● **WORK INSTRUCTIONS**
Substitute "simple-calculator" for every "calculator-project" in the data below and give the lines back otherwise unchanged.

[Data drawn from a dataset]
——

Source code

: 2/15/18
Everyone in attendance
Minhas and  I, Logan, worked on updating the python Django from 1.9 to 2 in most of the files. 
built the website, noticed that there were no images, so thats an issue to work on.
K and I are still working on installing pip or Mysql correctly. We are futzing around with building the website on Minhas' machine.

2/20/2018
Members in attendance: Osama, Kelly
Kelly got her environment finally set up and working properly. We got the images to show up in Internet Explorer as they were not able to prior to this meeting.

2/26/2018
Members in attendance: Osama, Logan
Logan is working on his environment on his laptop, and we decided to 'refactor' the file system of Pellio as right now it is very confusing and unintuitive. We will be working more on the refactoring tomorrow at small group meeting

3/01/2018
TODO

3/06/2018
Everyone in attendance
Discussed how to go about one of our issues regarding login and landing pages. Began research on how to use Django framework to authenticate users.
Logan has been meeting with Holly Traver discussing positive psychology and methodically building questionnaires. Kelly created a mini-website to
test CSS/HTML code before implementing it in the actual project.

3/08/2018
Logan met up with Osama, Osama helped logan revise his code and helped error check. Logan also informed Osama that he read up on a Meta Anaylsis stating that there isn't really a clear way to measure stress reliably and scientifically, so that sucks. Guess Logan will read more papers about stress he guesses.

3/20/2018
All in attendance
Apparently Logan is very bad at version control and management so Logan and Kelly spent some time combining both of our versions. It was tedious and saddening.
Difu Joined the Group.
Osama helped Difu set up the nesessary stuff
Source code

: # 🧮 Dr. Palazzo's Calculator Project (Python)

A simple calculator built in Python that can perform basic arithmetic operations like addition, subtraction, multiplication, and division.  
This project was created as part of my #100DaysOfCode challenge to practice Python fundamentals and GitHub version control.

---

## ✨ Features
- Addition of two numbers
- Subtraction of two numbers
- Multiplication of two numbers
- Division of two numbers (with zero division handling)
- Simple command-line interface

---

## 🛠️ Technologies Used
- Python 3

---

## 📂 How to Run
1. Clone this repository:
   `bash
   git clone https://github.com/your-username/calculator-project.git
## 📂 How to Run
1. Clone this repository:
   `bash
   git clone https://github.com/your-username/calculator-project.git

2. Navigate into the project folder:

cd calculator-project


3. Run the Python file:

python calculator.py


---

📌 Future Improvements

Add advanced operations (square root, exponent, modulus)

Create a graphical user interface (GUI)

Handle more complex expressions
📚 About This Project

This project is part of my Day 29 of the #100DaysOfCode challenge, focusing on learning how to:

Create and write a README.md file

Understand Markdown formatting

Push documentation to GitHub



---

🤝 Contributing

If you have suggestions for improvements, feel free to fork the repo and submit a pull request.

——

● **EXERCISE RESPONSE**
Source code

: 2/15/18
Everyone in attendance
Minhas and  I, Logan, worked on updating the python Django from 1.9 to 2 in most of the files. 
built the website, noticed that there were no images, so thats an issue to work on.
K and I are still working on installing pip or Mysql correctly. We are futzing around with building the website on Minhas' machine.

2/20/2018
Members in attendance: Osama, Kelly
Kelly got her environment finally set up and working properly. We got the images to show up in Internet Explorer as they were not able to prior to this meeting.

2/26/2018
Members in attendance: Osama, Logan
Logan is working on his environment on his laptop, and we decided to 'refactor' the file system of Pellio as right now it is very confusing and unintuitive. We will be working more on the refactoring tomorrow at small group meeting

3/01/2018
TODO

3/06/2018
Everyone in attendance
Discussed how to go about one of our issues regarding login and landing pages. Began research on how to use Django framework to authenticate users.
Logan has been meeting with Holly Traver discussing positive psychology and methodically building questionnaires. Kelly created a mini-website to
test CSS/HTML code before implementing it in the actual project.

3/08/2018
Logan met up with Osama, Osama helped logan revise his code and helped error check. Logan also informed Osama that he read up on a Meta Anaylsis stating that there isn't really a clear way to measure stress reliably and scientifically, so that sucks. Guess Logan will read more papers about stress he guesses.

3/20/2018
All in attendance
Apparently Logan is very bad at version control and management so Logan and Kelly spent some time combining both of our versions. It was tedious and saddening.
Difu Joined the Group.
Osama helped Difu set up the nesessary stuff
Source code

: # 🧮 Dr. Palazzo's Calculator Project (Python)

A simple calculator built in Python that can perform basic arithmetic operations like addition, subtraction, multiplication, and division.  
This project was created as part of my #100DaysOfCode challenge to practice Python fundamentals and GitHub version control.

---

## ✨ Features
- Addition of two numbers
- Subtraction of two numbers
- Multiplication of two numbers
- Division of two numbers (with zero division handling)
- Simple command-line interface

---

## 🛠️ Technologies Used
- Python 3

---

## 📂 How to Run
1. Clone this repository:
   `bash
   git clone https://github.com/your-username/simple-calculator.git
## 📂 How to Run
1. Clone this repository:
   `bash
   git clone https://github.com/your-username/simple-calculator.git

2. Navigate into the project folder:

cd simple-calculator


3. Run the Python file:

python calculator.py


---

📌 Future Improvements

Add advanced operations (square root, exponent, modulus)

Create a graphical user interface (GUI)

Handle more complex expressions
📚 About This Project

This project is part of my Day 29 of the #100DaysOfCode challenge, focusing on learning how to:

Create and write a README.md file

Understand Markdown formatting

Push documentation to GitHub



---

🤝 Contributing

If you have suggestions for improvements, feel free to fork the repo and submit a pull request.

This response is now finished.